AppleInsider is supported by its audience and may earn commission as an Amazon Associate and affiliate partner on qualifying purchases. These affiliate partnerships do not influence our editorial content.
Vying against Comcast, Disney has passed a critical obstacle in its push to acquire 21st Century Fox: antitrust approval from the U.S. Justice Department, contingent on divesting itself of some of Fox's assets should a deal go through.
Specifically Disney will have to shed itself of Fox's various regional sports networks, since the former's ownership of ESPN would give it overwhelming control of U.S. sports broadcasting, Variety reported.
"American consumers have benefitted from head-to-head competition between Disney and Fox's cable sports programming that ultimately has prevented cable television subscription prices from rising even higher," said Makan Delrahim, head of the Justice Department's Antitrust Division. "Today's settlement will ensure that sports programming competition is preserved in the local markets where Disney and Fox compete for cable and satellite distribution."
Last week Disney raised its bid for 21st Century Fox to $71.3 billion in cash and stocks, looking to beat out Comcast, which previously tendered an all-cash bid of $65 billion. Justice Department approval should help make a case to Fox shareholders and board members, though Comcast is likely to propose an even higher bid that the Fox board will be obligated to consider.
Any Disney deal would leave out some signature divisions, namely Fox Broadcasting, Fox News, and Fox Sports.
21st Century Fox, for its part, is thought to favor Disney over Comcast precisely because of antitrust concerns.
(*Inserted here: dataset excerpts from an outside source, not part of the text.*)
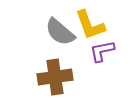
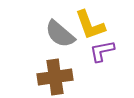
gray semicircle: moved 2 px down
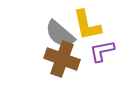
yellow L-shape: moved 3 px left; rotated 8 degrees clockwise
brown cross: moved 7 px right, 18 px up; rotated 28 degrees clockwise
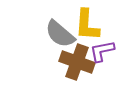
yellow L-shape: rotated 16 degrees clockwise
brown cross: moved 15 px right, 3 px down
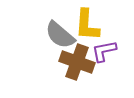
gray semicircle: moved 1 px down
purple L-shape: moved 2 px right
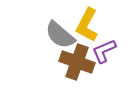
yellow L-shape: rotated 24 degrees clockwise
purple L-shape: rotated 12 degrees counterclockwise
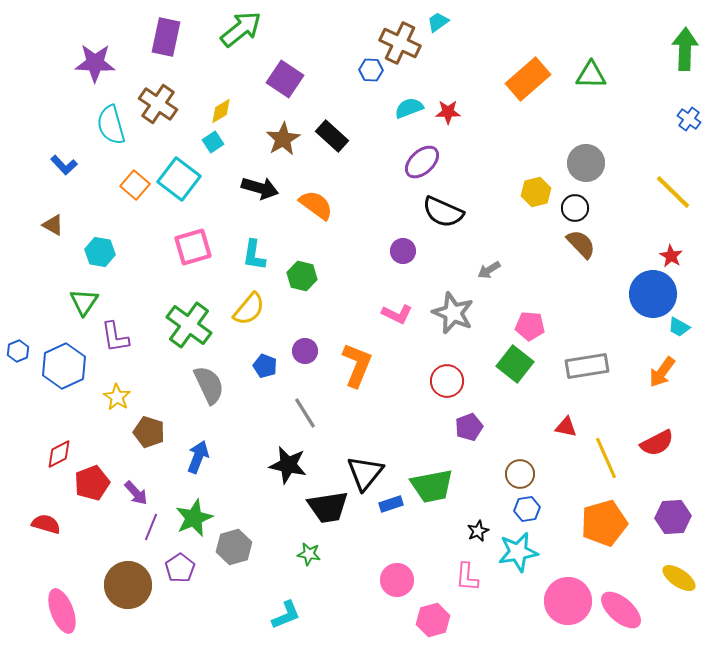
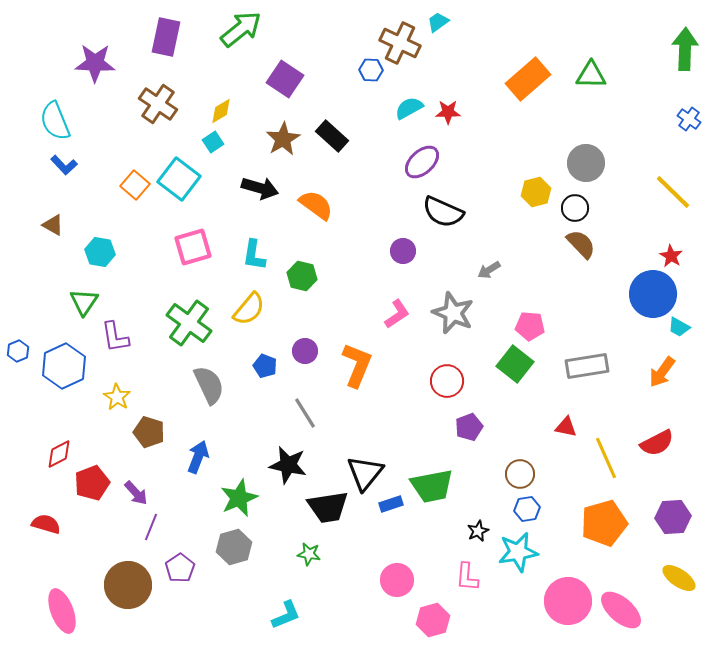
cyan semicircle at (409, 108): rotated 8 degrees counterclockwise
cyan semicircle at (111, 125): moved 56 px left, 4 px up; rotated 6 degrees counterclockwise
pink L-shape at (397, 314): rotated 60 degrees counterclockwise
green cross at (189, 325): moved 2 px up
green star at (194, 518): moved 45 px right, 20 px up
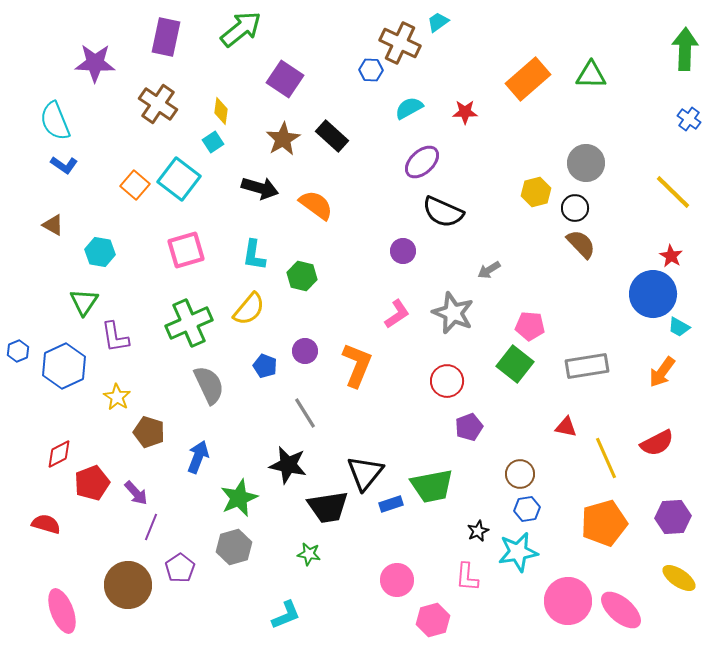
yellow diamond at (221, 111): rotated 52 degrees counterclockwise
red star at (448, 112): moved 17 px right
blue L-shape at (64, 165): rotated 12 degrees counterclockwise
pink square at (193, 247): moved 7 px left, 3 px down
green cross at (189, 323): rotated 30 degrees clockwise
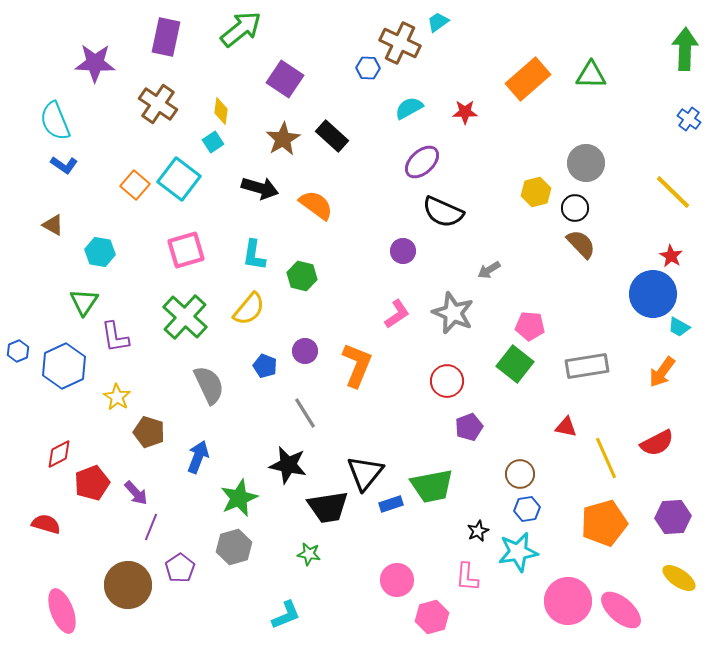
blue hexagon at (371, 70): moved 3 px left, 2 px up
green cross at (189, 323): moved 4 px left, 6 px up; rotated 24 degrees counterclockwise
pink hexagon at (433, 620): moved 1 px left, 3 px up
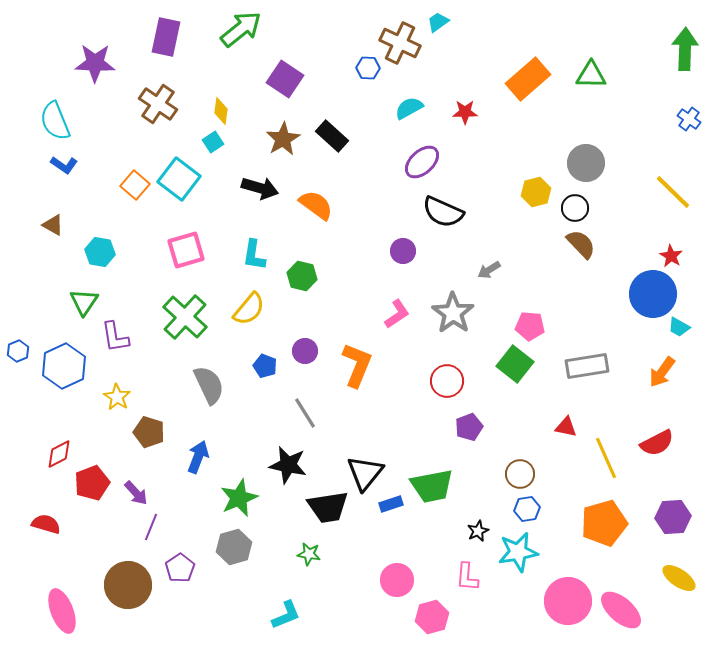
gray star at (453, 313): rotated 12 degrees clockwise
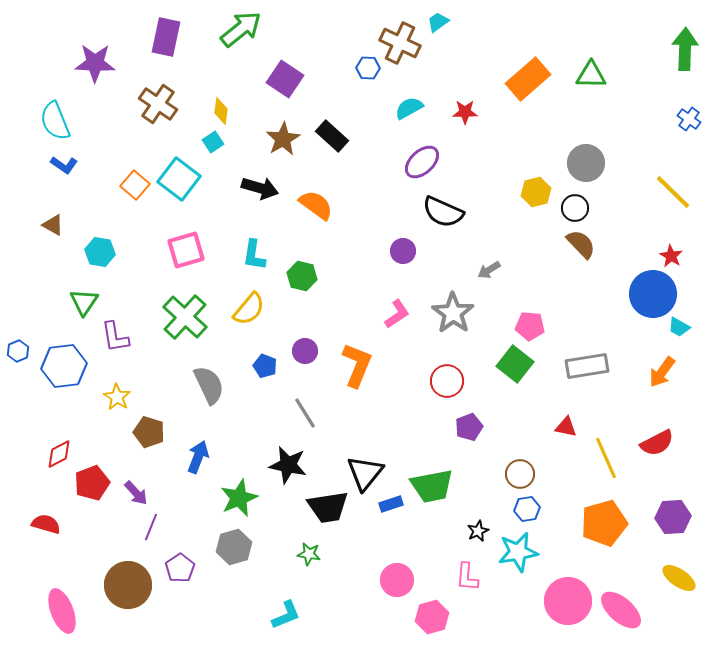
blue hexagon at (64, 366): rotated 18 degrees clockwise
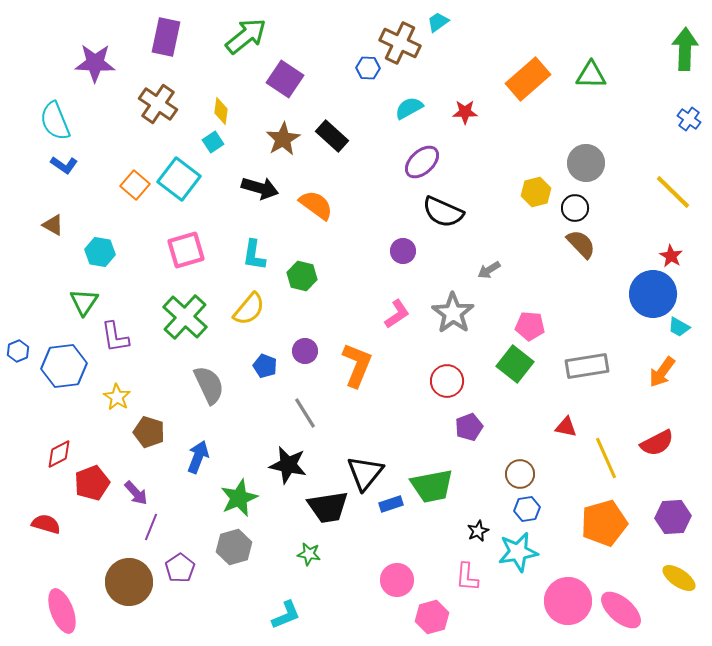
green arrow at (241, 29): moved 5 px right, 7 px down
brown circle at (128, 585): moved 1 px right, 3 px up
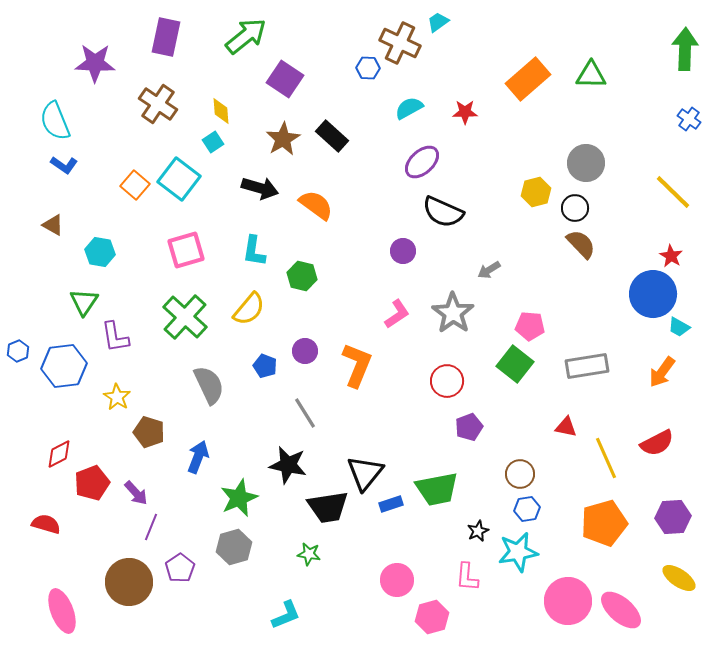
yellow diamond at (221, 111): rotated 12 degrees counterclockwise
cyan L-shape at (254, 255): moved 4 px up
green trapezoid at (432, 486): moved 5 px right, 3 px down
Comcast already owns NBC and Universal properties, and putting Fox under that wing would likely engender even stiffer opposition than the $85 billion merger of AT&T and Time Warner. Comcast could be forced to divest more assets than Disney is preparing to, forcing a lower bid.
Apple and Disney have long had close ties. Apple co-founder Steve Jobs was once in charge of Pixar, which after Disney's takeover made Jobs Disney's biggest individual shareholder. Disney CEO Bob Iger is a member of Apple's board of directors, and Apple regularly promotes Disney media on iTunes and the App Store.
Disney access to Fox assets could nevertheless make things tougher for Apple in 2019. The former is planning on launching its own streaming service, which could end up going toe-to-toe with Apple's $1 billion video slate, expected to premiere sometime next year and possibly as soon as March.